#### [Dataset entries]

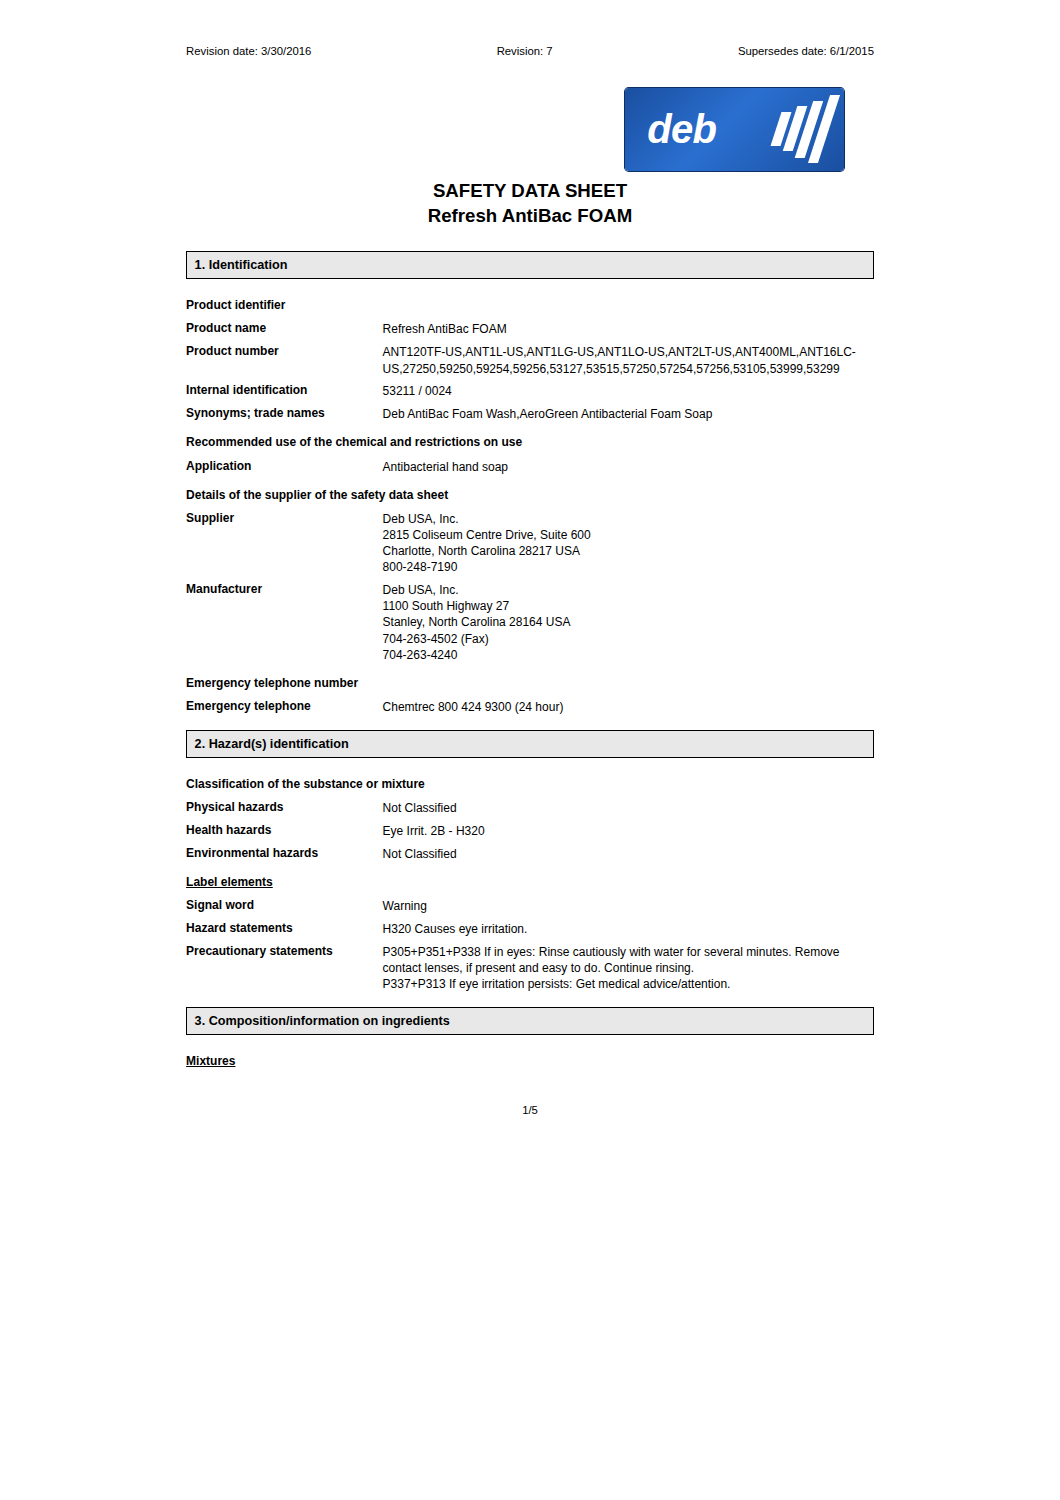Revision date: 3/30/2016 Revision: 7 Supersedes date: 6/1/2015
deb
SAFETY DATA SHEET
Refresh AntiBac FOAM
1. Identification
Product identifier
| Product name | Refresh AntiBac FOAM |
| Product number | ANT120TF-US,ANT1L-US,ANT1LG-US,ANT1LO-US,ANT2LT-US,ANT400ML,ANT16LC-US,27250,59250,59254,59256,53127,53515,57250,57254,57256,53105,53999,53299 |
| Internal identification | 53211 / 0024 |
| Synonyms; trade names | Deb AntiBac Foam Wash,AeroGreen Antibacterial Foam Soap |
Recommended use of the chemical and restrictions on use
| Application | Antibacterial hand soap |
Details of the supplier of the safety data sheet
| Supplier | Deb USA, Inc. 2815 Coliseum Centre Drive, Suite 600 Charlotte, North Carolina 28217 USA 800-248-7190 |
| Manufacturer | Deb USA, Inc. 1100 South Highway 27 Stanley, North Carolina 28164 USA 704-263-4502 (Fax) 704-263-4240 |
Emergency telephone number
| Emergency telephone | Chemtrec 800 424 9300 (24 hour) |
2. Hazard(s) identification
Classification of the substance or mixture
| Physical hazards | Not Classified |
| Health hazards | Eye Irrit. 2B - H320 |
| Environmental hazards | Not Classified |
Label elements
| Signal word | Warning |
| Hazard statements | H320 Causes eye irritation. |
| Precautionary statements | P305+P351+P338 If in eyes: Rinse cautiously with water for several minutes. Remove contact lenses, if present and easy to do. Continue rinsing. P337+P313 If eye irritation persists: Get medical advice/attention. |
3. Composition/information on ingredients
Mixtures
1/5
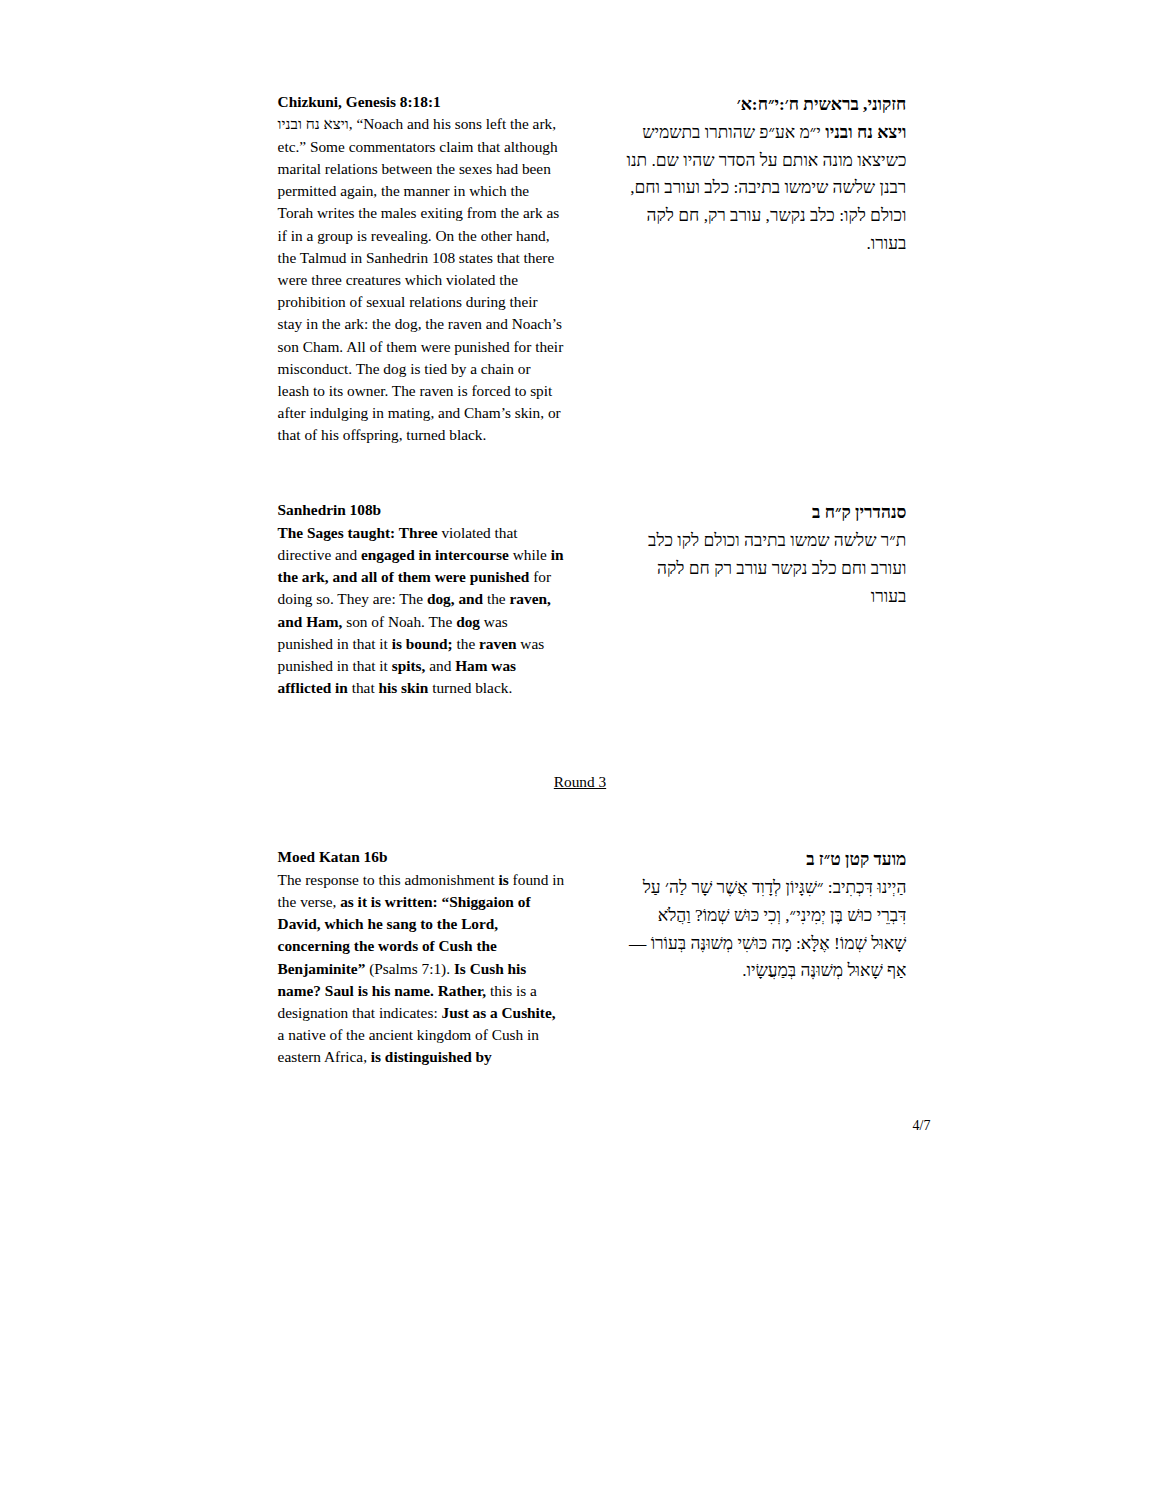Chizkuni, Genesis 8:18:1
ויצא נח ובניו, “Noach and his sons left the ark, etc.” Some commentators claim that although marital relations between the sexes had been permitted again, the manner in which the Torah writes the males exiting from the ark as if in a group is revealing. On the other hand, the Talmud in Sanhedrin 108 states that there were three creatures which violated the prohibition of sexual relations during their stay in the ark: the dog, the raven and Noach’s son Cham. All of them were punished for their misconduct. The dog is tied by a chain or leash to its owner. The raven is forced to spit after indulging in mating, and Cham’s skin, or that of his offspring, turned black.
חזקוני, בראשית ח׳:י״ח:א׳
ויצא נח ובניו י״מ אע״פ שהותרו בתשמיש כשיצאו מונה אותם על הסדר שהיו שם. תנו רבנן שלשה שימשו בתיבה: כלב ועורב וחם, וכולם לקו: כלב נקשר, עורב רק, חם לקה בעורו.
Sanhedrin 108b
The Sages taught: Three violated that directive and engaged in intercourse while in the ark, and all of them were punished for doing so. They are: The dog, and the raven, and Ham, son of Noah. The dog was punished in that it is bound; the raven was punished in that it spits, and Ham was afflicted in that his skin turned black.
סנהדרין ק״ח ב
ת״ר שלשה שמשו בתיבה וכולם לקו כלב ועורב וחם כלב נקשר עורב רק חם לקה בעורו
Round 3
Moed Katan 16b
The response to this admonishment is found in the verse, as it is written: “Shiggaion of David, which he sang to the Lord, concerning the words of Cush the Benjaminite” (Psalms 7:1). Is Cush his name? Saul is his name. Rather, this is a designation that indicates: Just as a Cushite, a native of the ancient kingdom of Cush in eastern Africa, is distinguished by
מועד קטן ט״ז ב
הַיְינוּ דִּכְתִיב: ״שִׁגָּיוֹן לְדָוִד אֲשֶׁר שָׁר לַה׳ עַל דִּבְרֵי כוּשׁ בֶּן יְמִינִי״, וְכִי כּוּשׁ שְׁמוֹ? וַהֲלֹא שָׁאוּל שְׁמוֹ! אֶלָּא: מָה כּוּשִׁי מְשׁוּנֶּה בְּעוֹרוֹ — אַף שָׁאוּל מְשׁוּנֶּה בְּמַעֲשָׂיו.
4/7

#### [Work instructions]
The answer is the lines above between the line holding "hand soap |" and the line holding "(24 hour) |", inclusive, each written out exactly, and no others.

#### [Response to the exercise]
| Application | Antibacterial hand soap |
Details of the supplier of the safety data sheet
| Supplier | Deb USA, Inc. 2815 Coliseum Centre Drive, Suite 600 Charlotte, North Carolina 28217 USA 800-248-7190 |
| Manufacturer | Deb USA, Inc. 1100 South Highway 27 Stanley, North Carolina 28164 USA 704-263-4502 (Fax) 704-263-4240 |
Emergency telephone number
| Emergency telephone | Chemtrec 800 424 9300 (24 hour) |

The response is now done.